Recent Massachusetts case defines defacto merger

A recent Massachusetts appeals court decision defines Mass law regarding defacto mergers and successor liability regarding environmental claims.  The case can be found here:

This case summarizes as follows the Mass law regarding defacto mergers:

Factors considered in determining whether a sale should be treated as a de facto merger are: “whether (1) there is a continuation of the enterprise of the seller corporation so that there is a continuity of management, personnel, physical location, assets, and general business operations; whether (2) there is a continuity of shareholders which results from the purchasing corporation paying for the acquired assets with shares of its own stock, this stock ultimately coming to be held by the shareholders of the seller corporation so that they become a constituent part of the purchasing corporation; whether (3) the seller corporation ceases its ordinary business operations, liquidates, and dissolves as soon as legally and practically possible; and whether (4) the purchasing corporation assumes those obligations of the seller ordinarily necessary for the uninterrupted continuation of normal business operations of the seller corporation.” Cargill, Inc. v. Beaver Coal & Oil Co., 424 Mass. 356, 359-360 (1997). 

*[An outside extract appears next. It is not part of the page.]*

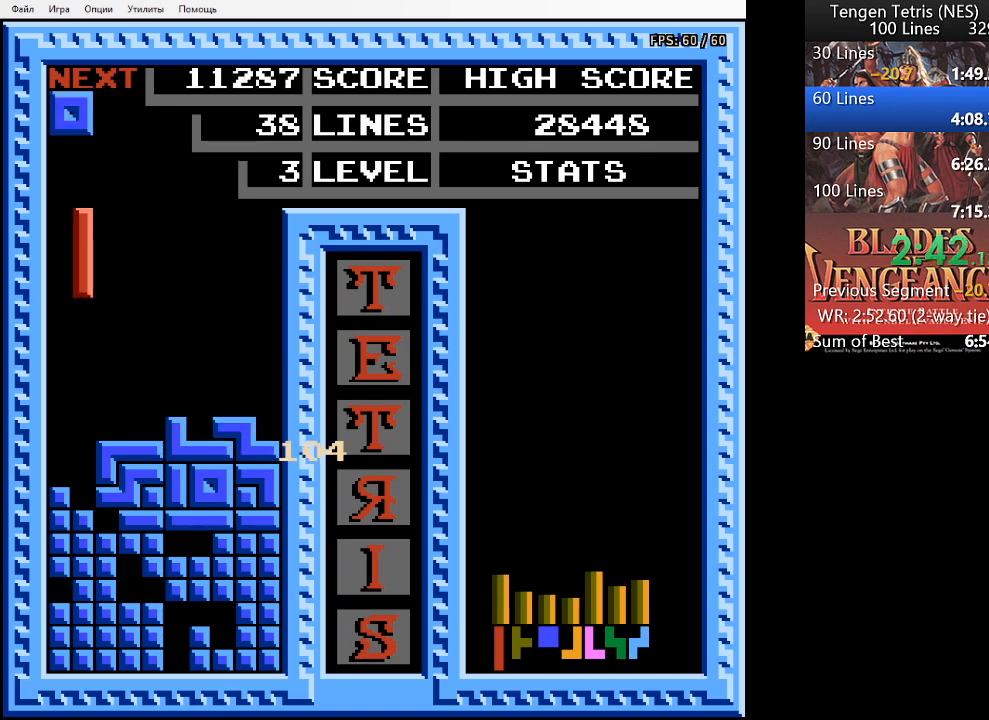
{"buttons": [], "events": [[333, "DPAD_LEFT", "down"], [467, "DPAD_LEFT", "up"]]}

The court noted that one key is looking at continuity of management, employees and shareholders.

This decision is also instructive on the liability a buyer would assume pursuant to express language in a purchase agreement.  The court found that buyer’s assumption of liabilities of seller “as then existing” pursuant to an asset purchase agreement was not sufficient to hold that buyer assumed CERCLA liability then unknown.